Some of the Questions/Comments Proposed by Attendees:

 How do we surface unconscious bias?

How can people support individual work?

What can we learn from what others are doing?

Someone wanted to know why JT read off the list of names of the 72 attendees at the first Enough is Enough meeting.

How do we respond in the moment? How to call shit out!

Exclusion and transformative justice and how these are related to systems of incarceration

What are the limits of gossip?

How does information move?

How to differentiate between aesthetic preference and closed communities

What is the link between aesthetic difficulty and class, gender, race?

How to dismantle white supremacy in poetry circles?

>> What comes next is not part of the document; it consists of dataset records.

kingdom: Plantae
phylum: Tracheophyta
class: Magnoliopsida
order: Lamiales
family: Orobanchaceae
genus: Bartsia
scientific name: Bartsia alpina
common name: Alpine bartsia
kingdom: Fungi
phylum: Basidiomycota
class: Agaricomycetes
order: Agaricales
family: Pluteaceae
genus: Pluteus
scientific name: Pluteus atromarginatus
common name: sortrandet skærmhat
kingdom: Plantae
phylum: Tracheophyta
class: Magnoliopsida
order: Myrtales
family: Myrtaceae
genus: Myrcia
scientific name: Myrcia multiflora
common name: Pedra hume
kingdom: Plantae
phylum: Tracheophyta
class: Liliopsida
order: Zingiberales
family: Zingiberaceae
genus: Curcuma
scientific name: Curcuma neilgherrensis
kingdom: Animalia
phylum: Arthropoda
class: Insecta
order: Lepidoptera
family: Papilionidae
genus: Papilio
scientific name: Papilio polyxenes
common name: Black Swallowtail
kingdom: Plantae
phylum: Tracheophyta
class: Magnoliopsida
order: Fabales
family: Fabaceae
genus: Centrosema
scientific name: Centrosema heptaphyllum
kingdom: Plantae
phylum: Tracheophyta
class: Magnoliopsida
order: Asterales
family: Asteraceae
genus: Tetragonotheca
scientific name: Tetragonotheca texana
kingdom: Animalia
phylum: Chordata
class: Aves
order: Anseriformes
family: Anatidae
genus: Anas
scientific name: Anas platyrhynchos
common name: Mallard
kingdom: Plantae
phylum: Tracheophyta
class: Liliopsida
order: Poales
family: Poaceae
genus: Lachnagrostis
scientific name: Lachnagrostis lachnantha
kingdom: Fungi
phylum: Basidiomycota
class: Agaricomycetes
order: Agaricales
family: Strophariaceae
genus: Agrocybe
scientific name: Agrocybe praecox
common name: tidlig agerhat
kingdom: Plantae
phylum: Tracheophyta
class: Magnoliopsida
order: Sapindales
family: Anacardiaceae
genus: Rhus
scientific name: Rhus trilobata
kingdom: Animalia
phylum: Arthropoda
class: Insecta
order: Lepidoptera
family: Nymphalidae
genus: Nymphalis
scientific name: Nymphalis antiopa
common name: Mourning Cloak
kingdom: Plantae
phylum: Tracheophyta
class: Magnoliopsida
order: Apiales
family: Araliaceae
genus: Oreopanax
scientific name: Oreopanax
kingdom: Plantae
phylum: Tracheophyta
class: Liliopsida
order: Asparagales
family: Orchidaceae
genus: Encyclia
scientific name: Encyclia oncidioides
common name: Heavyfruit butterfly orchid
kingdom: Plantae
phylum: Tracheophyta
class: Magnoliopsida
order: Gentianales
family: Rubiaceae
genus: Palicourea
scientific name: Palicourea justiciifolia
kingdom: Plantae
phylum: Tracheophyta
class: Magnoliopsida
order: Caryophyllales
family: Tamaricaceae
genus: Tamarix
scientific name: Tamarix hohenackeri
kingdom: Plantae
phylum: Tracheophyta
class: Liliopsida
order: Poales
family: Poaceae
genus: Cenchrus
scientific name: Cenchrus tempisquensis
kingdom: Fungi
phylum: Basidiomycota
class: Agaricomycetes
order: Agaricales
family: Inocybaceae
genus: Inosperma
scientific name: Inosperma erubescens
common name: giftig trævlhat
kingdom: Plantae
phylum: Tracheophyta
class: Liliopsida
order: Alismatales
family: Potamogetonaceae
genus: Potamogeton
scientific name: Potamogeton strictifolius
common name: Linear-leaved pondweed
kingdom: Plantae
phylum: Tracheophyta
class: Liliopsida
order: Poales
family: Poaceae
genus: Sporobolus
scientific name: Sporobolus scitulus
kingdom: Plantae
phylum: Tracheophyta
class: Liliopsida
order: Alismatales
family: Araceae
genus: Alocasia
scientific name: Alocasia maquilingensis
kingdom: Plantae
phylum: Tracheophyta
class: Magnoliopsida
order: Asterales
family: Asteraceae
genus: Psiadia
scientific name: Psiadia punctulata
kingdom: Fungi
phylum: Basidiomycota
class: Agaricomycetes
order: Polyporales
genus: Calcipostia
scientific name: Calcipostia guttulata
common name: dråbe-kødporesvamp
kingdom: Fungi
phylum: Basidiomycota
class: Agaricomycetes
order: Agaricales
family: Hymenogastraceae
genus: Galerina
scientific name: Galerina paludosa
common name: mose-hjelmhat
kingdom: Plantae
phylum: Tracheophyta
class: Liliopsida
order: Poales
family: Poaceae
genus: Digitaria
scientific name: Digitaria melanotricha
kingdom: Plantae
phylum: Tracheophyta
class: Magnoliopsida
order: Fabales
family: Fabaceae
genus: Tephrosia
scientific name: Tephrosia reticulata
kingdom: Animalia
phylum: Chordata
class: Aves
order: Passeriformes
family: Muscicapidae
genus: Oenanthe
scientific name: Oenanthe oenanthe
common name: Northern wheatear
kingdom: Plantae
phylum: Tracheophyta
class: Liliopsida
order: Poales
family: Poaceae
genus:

The problem of indigenous issues not being able to be made present. An attendee mentioned someone who did not come to the Sunday event because of this concern. There is simply no space to address this issue, given the community.  Another participant underscored this claim noting that race cannot be addressed precisely because the community is largely white and cis.

 
Some of the comments under A Call to Action, generated by the entire group included (The discussion was out of time as ATA needed to close for the evening. Some of these were more notational or working propositions, rather than explicit calls):

An understanding that not everyone wants to take action in the same way. How can we make this possible?

Creating individual healing for those most affected.

Safe spaces.

Establishing Support Liaisons

Organizing Rage Liaisons

How to collectively lower inhibitions around booing and hissing

Gossip

Some people suggested that writers of color do not need white people or cis men. A brief discussion about who is needed or wanted ensued.

The atmosphere was alive at this event. Stay-tuned: there may be follow-up meetings.